How many times have you told yourself, I don't need that doughnut/cigarette/new pair of shoes, thinking that you'd gotten your urge under control, only to go back for that item of temptation later? If you think of yourself as someone with restraint, but often give in to temptation, you're not the only one.

A new study led by Loran Nordgren, an assistant professor at Northwestern University's Kellogg School of Management, "demonstrates that individuals believe they have more restraint than they actually possess, ultimately leading to poor decision making," according to a Kellogg press release.
The study found that people in non-impulsive states often underestimate how they will react when they find themselves in an impulsive state. To return to the doughnut example, a dieter who just returned to work from a satisfying lunch may be confident he can avoid that box of Krispy Kremes in the break room for the rest of the day. However, come four o'clock he will probably be eating one.

The study has bigger implications than cheating on a diet, of course. According to Nordgren, "While our study focused on personal behaviors like smoking and eating, it is easy to apply our findings to a broader context. Understanding the power of temptation, you might also ask about the extent to which we need oversight or regulatory guidelines for business and political leaders."

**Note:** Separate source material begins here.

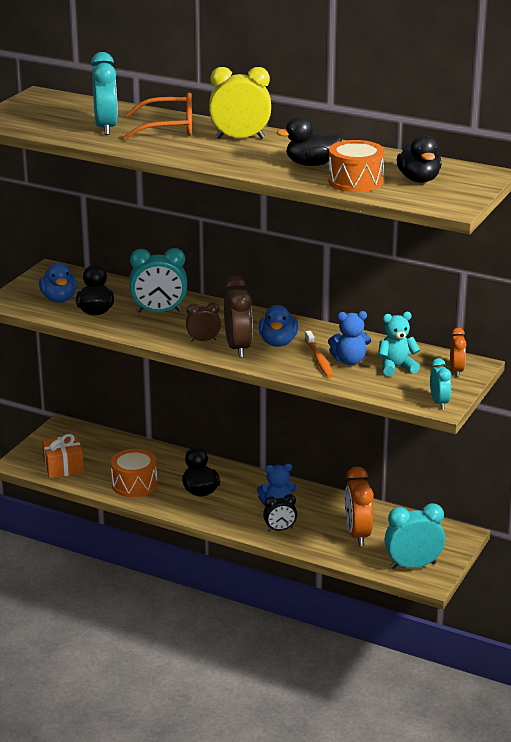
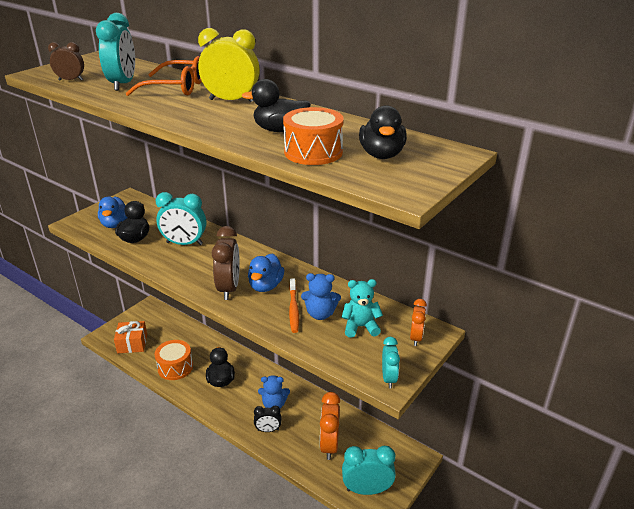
camera: 10 degrees right, 5 degrees up
brown clock [186,302,221,342] -> brown clock moved to [48,42,84,81]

While the study does not include advice for strengthening one's willpower, simply being aware of the power of temptation can help managers stay vigilant against the threat of workplace wrongdoing. It can also help guard against overconfidence.

"People are not good at anticipating the power of their urges, and those who are the most confident about their self-control are the most likely to give into temptation," said Nordgren. "The key is simply to avoid any situations where vices and other weaknesses thrive and, most importantly, for individuals to keep a humble view of their willpower."